>>> Dennis R Redmond <dredmond at OREGON.UOREGON.EDU> 09/29/99 06:24PM >>>
On Tue, 28 Sep 1999, Yoshie Furuhashi wrote:
> ***** He-men are thus, in their own constitution, what film-plots usually
> present them to be, masochists. At the root of their sadism is a lie, and
> only as liars do they truly become sadists, agents of repression. This
> lie, however, is nothing other than repressed homosexuality presenting
> itself as the only approved form of heterosexuality. In the end the tough
> guys are the truly effeminate ones.... (46) *****
>
> Adorno's writing, alas, does not express what we wish to find there. As I
> mentioned earlier, that is in part because he did not possess the
> analytical distinciton between homosexuality and ('repressed eros' in)
> homosociality.
So we're going to condemn a thinker of the Forties because they didn't have access to the flourishing micropolitics of the Seventies?

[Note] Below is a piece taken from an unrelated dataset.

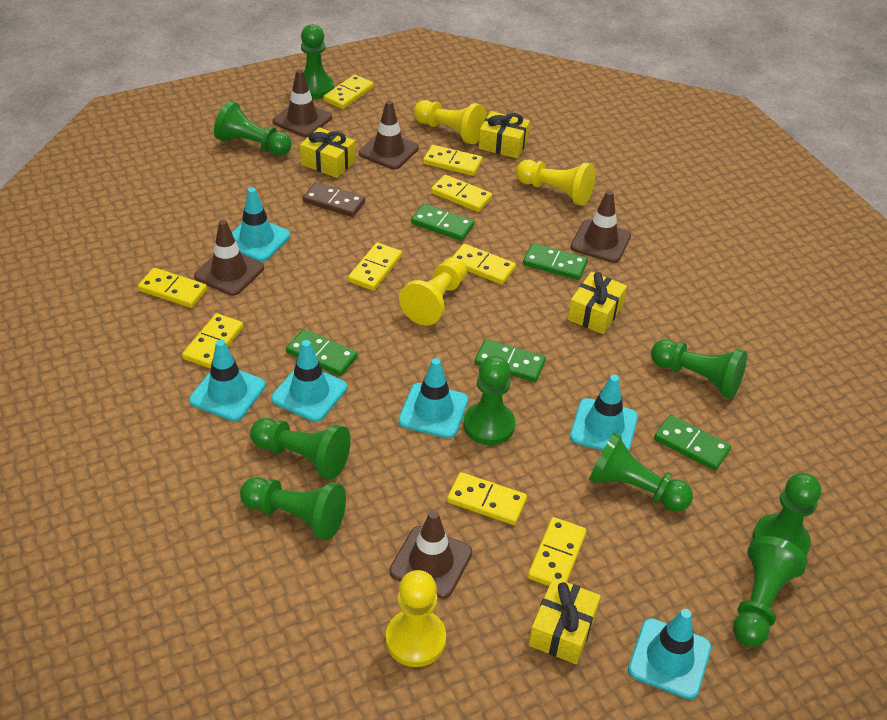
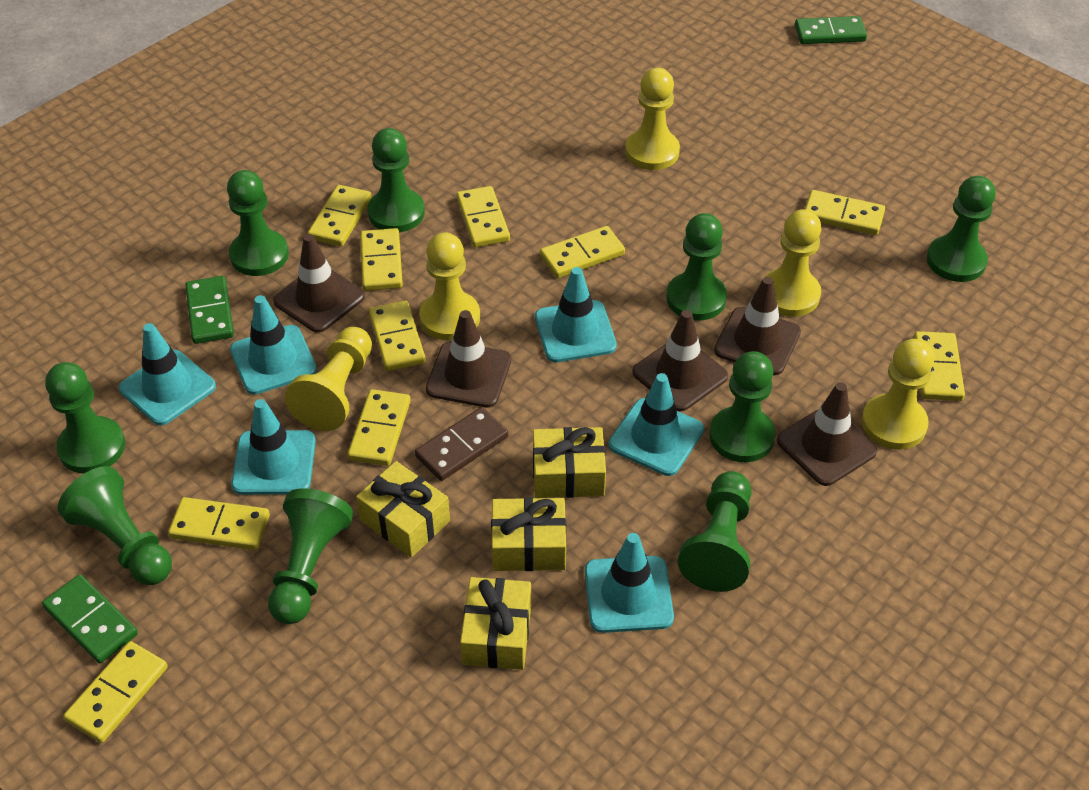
green domino: [286,329,358,376] [411,204,475,241] [475,339,546,382] [523,243,588,280] [654,415,731,471] = 5 -> [42,574,138,663] [185,276,234,344] [795,16,867,44] = 3
yellow domino: [138,268,207,308] [182,313,243,368] [323,74,374,109] [348,242,402,291] [423,145,482,176] [431,175,492,212] [447,472,527,525] [452,244,516,285] [528,517,587,586] = 9 -> [63,641,168,743] [168,497,270,550] [308,185,372,246] [347,389,411,466] [360,228,403,291] [369,301,426,371] [456,186,510,247] [540,226,625,278] [805,190,885,235] [913,331,965,401] = 10
yellow pawn: [386,570,446,667] [399,257,467,326] [414,100,487,144] [516,159,595,206] = 4 -> [285,327,372,431] [419,233,480,340] [625,68,680,170] [765,209,821,317] [862,339,934,450] = 5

No, "Minima Moralia" is not Stonewall, and Adorno's take on gay culture is as dated as his take on popular music or advertising or jazz; he clearly didn't have any direct experience of what the gay community was all about, but he had the decency to refuse to ratify the revolting mainstream view, that being gay was a disease or something. That doesn't make his theory totally false, it just means we need to historicize such, acknowledge the weaknesses and blindnesses but also the moments of genuine progress. Adorno is the ONLY thinker of note in the Forties to even raise micropolitical issues (female and gay identity, environmentalism, etc.) in a compelling way, relating these to the inner dynamic of capital, showing that the oppression of identities is fundamental to how the System works. That's an astonishing, amazing achievement, in the midst of the hideous violence of WW II and the Ice Age of the early Cold War; folks like Sedgewick represent the next stage of what Adorno started, the deepening and furthering of micropolitical dialectics.
It's not that I'm being picky here, it's just that, oh Lord, the global Left is in sad-assed shape these days, and we desperately need theoretical instruments capable of standing up to the might of the total system. Adorno has them, and we gotta learn how they work, reverse-engineer those puppies, and dig like Linux-powered moles for the future, because if we don't, ain't gonna be no future at all.